RELIGION AND HUMAN RIGHTS

RELIGION AND HUMAN RIGHTS

Religion is the belief in and worship of a God or gods and religious dogma is a set of behavioral principles laid down in the Bible, Koran, Vedas, Tripitaka and other texts and interpreted by individuals who claim to have knowledge of how that God, or those Gods, require individuals to behave.[1] Human rights, in the words of Nobel Peace Prize laureate Elie Wiesel, is a “worldwide secular religion” that has the Universal Declaration of Human Rights (UDHR) as its “sacred text.”[2] Religion has been with us since the dawn of civilization but, “no ancient religious or secular belief system regarded all individuals as equal.  From Hammurabi’s Code to the New Testament to the Koran, one can identify a common disdain toward indentured servants (or slaves), women, and homosexuals.”[3]  Furthermore, as the singer Holy Near points out, because of the history of the crimes that have been committed in their name, those concerned with human rights have good reason to fear all the major religions.  Nevertheless, as Professor Micheline Ishay notes, “each great religion contains important humanist elements that anticipated our modern conception of human rights”[4] and as Professor Samuel Moyn concludes, “no one interested in where human rights came from can afford to ignore Christianity.””[5]

RELIGION AND THE HUMAN RIGHTS MOVEMENT[6]

“Essential disagreements appear increasingly to pit secular human rights activists against individuals and groups acting from religious motives…on issues such as reproductive rights, gay marriage, the fight against HIV/AIDS, and blasphemy laws, human rights activists and religious groups often find themselves on opposing sides...human rights cannot truly go global unless it goes deeply local, unless it addresses plural philosophies and beliefs that sometimes collide with or appear to resist its appeal to universal norms. If international human rights standards have a claim to universality their relevance must be demonstrated in all contexts, and especially where religion determines state behavior…Human rights defenders should not shirk from insisting on a distinction.”

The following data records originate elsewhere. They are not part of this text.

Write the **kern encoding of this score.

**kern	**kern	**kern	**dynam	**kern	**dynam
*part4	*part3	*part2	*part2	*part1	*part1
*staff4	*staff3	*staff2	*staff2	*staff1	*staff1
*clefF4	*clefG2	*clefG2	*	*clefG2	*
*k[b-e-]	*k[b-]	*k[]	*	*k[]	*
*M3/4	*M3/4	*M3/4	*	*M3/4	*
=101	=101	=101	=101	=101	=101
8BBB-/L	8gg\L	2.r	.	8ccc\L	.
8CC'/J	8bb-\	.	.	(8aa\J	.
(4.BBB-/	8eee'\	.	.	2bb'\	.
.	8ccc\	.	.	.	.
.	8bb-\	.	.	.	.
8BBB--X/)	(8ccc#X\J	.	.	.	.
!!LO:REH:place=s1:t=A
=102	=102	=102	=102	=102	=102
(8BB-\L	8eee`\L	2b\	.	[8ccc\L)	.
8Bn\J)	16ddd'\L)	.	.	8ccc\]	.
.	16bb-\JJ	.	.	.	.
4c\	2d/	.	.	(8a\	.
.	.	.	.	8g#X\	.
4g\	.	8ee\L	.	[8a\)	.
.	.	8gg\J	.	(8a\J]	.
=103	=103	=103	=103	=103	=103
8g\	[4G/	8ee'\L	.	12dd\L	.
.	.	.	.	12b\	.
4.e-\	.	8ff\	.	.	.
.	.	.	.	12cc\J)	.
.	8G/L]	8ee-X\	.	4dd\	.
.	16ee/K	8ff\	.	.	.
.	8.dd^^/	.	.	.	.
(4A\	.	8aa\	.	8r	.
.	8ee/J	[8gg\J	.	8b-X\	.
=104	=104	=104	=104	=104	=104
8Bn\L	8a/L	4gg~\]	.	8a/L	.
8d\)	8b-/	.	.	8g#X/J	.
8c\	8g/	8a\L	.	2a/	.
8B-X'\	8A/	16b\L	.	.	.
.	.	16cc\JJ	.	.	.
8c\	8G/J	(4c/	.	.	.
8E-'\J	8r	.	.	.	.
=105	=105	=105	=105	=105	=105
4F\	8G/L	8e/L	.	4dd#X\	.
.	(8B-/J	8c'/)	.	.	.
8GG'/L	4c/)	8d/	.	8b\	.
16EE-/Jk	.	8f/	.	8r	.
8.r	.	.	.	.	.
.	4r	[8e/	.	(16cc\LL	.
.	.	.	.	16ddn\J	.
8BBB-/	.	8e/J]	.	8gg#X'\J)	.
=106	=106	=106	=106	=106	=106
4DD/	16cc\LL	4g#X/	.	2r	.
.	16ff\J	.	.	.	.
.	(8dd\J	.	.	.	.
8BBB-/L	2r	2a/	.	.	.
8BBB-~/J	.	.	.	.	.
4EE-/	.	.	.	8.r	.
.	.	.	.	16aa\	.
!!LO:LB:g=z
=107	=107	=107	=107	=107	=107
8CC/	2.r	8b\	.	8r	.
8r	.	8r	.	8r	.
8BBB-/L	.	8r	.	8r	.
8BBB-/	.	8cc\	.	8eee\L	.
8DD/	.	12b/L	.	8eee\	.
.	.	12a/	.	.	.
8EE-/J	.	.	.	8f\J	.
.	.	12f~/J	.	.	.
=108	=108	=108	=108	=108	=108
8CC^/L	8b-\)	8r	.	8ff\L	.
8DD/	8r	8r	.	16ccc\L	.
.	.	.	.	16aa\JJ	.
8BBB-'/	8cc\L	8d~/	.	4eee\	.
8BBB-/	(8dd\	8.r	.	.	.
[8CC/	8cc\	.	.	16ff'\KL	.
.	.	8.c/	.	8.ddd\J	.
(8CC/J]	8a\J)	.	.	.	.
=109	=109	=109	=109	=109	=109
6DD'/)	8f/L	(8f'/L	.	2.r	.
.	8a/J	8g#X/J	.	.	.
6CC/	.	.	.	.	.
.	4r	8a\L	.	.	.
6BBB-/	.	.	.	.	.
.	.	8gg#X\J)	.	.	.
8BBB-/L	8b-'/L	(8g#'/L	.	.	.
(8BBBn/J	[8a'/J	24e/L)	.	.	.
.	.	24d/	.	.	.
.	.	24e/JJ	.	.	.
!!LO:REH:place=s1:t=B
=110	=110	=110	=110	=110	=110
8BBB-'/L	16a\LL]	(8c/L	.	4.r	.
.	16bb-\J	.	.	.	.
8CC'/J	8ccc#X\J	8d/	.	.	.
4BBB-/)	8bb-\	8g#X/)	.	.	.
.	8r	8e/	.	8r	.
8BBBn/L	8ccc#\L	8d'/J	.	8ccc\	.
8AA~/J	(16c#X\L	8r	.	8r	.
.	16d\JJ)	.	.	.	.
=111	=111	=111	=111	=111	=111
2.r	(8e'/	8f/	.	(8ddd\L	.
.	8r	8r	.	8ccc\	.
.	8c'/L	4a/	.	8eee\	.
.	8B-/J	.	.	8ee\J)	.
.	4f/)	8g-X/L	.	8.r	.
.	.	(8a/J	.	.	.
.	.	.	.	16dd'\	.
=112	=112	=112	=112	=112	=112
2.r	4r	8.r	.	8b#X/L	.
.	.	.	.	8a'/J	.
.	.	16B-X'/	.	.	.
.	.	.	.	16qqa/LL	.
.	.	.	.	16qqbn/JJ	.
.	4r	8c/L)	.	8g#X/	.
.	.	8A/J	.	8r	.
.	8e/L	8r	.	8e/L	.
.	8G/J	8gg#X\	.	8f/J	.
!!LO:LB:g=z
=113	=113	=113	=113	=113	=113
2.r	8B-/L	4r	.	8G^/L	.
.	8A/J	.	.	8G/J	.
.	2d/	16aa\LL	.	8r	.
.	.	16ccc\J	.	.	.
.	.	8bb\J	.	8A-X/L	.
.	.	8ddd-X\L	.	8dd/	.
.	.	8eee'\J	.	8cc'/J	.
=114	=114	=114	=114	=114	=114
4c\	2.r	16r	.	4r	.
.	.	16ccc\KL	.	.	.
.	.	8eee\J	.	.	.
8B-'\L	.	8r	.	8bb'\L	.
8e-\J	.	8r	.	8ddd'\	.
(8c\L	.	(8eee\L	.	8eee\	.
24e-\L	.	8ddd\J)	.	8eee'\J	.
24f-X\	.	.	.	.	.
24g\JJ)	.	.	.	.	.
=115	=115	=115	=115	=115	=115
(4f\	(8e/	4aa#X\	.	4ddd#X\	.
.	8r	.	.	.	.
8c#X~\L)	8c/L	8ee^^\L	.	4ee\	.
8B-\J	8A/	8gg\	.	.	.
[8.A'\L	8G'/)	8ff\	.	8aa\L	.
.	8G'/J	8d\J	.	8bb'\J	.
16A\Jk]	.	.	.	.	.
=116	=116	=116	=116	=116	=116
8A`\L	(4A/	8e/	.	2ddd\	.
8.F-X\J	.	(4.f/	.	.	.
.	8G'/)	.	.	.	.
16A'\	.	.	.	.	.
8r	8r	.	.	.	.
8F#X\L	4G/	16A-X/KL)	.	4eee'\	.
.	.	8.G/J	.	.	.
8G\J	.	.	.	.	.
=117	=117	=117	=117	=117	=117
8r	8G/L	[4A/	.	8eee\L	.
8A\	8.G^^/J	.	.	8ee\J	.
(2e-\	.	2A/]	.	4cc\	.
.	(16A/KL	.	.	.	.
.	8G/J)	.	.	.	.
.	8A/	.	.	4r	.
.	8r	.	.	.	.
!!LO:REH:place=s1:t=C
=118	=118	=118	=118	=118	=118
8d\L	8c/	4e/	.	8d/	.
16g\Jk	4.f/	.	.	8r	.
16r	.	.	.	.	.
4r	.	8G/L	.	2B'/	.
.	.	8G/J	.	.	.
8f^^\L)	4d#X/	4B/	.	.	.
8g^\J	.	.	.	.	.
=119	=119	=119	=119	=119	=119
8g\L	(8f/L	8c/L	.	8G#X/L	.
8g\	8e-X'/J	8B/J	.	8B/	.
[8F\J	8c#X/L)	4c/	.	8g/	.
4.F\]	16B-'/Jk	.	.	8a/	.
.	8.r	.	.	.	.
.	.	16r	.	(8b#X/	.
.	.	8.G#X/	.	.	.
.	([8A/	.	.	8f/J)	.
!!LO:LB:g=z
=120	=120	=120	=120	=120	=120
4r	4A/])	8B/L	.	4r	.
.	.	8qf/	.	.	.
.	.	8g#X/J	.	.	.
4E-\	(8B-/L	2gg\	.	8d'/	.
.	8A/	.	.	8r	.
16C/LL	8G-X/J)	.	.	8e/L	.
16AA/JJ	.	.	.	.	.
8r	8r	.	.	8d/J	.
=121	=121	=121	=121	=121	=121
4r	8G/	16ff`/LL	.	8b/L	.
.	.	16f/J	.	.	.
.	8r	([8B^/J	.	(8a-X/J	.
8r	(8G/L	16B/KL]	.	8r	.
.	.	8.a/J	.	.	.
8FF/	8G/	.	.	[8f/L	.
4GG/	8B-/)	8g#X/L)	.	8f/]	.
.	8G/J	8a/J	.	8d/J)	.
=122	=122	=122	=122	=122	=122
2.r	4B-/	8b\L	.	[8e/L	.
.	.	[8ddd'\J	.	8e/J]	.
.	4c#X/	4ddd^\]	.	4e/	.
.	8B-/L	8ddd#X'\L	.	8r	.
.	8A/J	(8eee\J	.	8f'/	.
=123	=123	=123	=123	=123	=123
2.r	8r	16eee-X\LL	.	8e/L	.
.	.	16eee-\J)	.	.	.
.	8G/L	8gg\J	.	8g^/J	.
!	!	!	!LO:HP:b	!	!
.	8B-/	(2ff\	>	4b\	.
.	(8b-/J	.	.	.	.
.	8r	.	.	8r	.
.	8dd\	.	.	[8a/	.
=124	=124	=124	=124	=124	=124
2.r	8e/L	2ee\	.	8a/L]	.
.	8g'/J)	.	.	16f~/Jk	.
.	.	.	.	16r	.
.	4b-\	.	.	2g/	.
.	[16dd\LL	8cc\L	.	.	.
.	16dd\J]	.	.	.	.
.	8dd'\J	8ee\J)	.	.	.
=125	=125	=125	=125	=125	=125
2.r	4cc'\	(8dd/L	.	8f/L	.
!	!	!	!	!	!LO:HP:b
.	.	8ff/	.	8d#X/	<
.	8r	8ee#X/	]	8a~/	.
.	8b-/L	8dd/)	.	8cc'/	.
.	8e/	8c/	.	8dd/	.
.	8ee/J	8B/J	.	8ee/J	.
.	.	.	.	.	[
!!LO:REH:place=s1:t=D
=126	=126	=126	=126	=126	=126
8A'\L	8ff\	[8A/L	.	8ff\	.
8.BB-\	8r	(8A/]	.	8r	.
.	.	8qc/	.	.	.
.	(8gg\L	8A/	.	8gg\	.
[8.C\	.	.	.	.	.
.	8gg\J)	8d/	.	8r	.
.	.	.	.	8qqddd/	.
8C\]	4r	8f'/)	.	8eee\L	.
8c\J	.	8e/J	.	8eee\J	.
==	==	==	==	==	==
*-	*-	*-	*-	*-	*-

[1] “As soon as absolute truth is supposed to be contained in the sayings of a certain man, there is a body of experts to interpret his sayings, and these experts infallibly acquire power, since they hold the key to truth.  Like any other privilege caste, they use their power for their own advantage.  They are, however, in one respect worse than any other privileged caste, since it is their business to expound an unchanging truth, revealed once for all in utter perfection, so they become necessarily opponents of all intellectual and moral progress.”  Bertrand Russell, Has Religion Made Useful Contributions to Civilization?, in Why I Am Not a Christian, edited by Paul Edwards, p. 24.

[2] Michael Ignatieff, Human Rights as Politics and Idolatry, Princeton University Press, 2001, p. 53.

[3] Micheline Ishay, The Human Rights Reader, Third Edition, Routledge, N.Y., 2023, p.3.

[4] Micheline Ishay, The History of Human Rights: From Ancient Times to the Globalization Era, University of California Press, 2004., p. 5.

[5] Samuel Moyn, Christian Human Rights, University of Pennsylvania Press, Philadelphia, 2015, p. 169.

[6] Jean-Paul Marthoz, international media director at Human Rights Watch, and Joseph Saunders, deputy program director.